Monday, December 21, 2009

Mired in the One-and-Twenty

I don't remember the 1980s - not really. Born as I was in 1982, and at the tail end of it, what I recall of the decade is isolated flashes, swatches of darkness and light, events that were significant to a child but none that give me perspective today. My first strong memory of the greater world outside of home was Operation Desert Storm, the opening of war against Iraq in January 1991. But I can look back at what was produced at the end of the decade, and when I do, I take from 1989 a sense of optimism. The Cold War had ended, the future seemed wide-open, and technology would transform the world for the benefit of all. Fusion, cold or otherwise, tended to crop up as one of the big game-changers.

Ten years later, in 1999, the West was flush from the collapse of the Soviet Union and the ensuing vacation from history which was the 1990s. The world was getting more prosperous by the day, it seemed, and liberal democracy had built a foundation that would weather any storm. The twenty-first century was upon us, and through it anything would be possible. I mean, look at it! It's the TWENTY-FIRST CENTURY! It's where all the hoverboards and robot buddies and starships and dashing hero captains live! We'd made it fifty years with nuclear weapons without reducing the world to a cinder! Aside from a bit of existential dread about Y2K, I remember 1999 as a time to be optimistic about the way ahead.

Today, in 2009, the game is different, and I don't think it's just me. TIME Magazine called the last ten years the Decade from Hell - I prefer "Decade of Broken Dreams," even though some people think it's an excessively purple term. We've seen the twenty-first century, and been blinded by the glare; tasted its fruit, only to have it turn to ashes in our mouths. I can't think of another decade that's ending on as sour a note as this one; of the future ever seeming so dark, I'd have to wear night-vision goggles.

For decades, the twenty-first century was implicitly the great beyond, the city on the hill, and there was no alternative to it being a good and decent place where technology would work miracles and all our petty twentieth-century problems would be solved.

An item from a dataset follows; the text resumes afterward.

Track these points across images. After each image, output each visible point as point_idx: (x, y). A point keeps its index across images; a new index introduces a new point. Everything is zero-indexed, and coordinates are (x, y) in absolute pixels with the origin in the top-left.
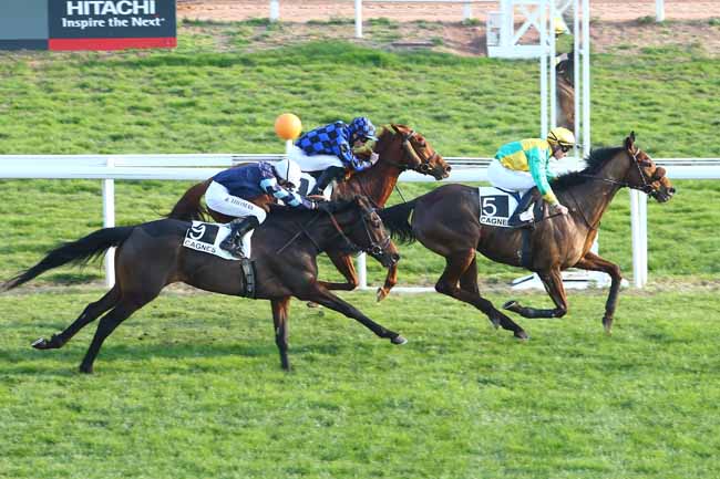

It was the gateway to the Grand and Shining Future. After all, the crew of the Enterprise didn't have to worry about nuclear war or STDs or poverty in Africa. This was supposed to be the time where we made the first steps toward solving the problems that have bedeviled humanity since the beginning.

Ten years, and we've hardly started. What these ten years have taught us is not only that things are worse than we thought, and getting worse faster than we thought they could get, but that people don't even believe things are getting bad - as if the slow death of the Arctic ice cap or the rising concentration of carbon dioxide in the atmosphere or the ticking timebomb that is the tens of billions of tons of greenhouse gases in melting northern permafrost is on the same plane as the question of whether or not the Shroud of Turin is genuine. Then again, it's hard to care about the environment when you've been fired or laid off or made redundant or what have you and you don't know where you're going to find money for food or rent.

For me, the promise of a better future seems, for now, to be hollow. Maybe in 2019, we'll have found new reasons to hope for a better tomorrow.

1 comment:

  1. Hi Andrew,

    I almost wrote this on Randy's blog, but I'll go straight here instead. Hope you don't mind.

    This post gets the popular atmosphere of the late eighties and early nineties entirely wrong. By inventing a reality that didn't exist, it discredits its own argument and the pessimism behind it.

    The early 1990s were not an optimistic time. It was the time of books titled "America, What Went Wrong?" It was when Canadians worried about a multi-year recession and a permanent decline in their standard of living. It was when grunge music and gangsta rap arose and dominated the airwaves.

    This isn't simply my recollection. The single best book that captures the era is Michael Elliott, The Day Before Yesterday: Reconsidering America's Past, Rediscovering the Present.

    (Canadians were even more pessimistic, and for good reason. The prolonged economic meltdown was far worse than today's.)

    Was there a big decline in optimism between 1989 and 1994? Not really, not on this side of the Atlantic. Doonesbury had a lot of fun satirizing the lack of celebration with the end of the Cold War. Why the lack of celebration? Well, Americans worried about crime and racial tensions --- both worries seem almost quaint today --- and "declinism" ruled the intellectual waves. Living standards had been stagnant, the fear of deindustrialization (at the hands of the Japanese) was very real, and there was a sense that the nation was falling apart.

    Of course, all that shows up in the science fiction of the time. Maybe not quite as depressing as the 1970s, but depressing. Jack Womack would be my favorite.

    I understand what you're trying to get at: you're pessimistic, you're more pessimistic than you were ten years ago, and you're pessimistic mostly about the environment. That I understand. And it is true that the late 1990s were quite the optimistic age.

    But it is wrong to just invent a zeitgeist for the late 1980s and early 1990s in order to reinforce your point. It actually discredits it, and it makes you seem a little, well, young. It is never a good idea to conflate your own idiosyncratic attitudes with the zeitgeist (great word, that) unless you're positively sure that you've got your finger on the public pulse.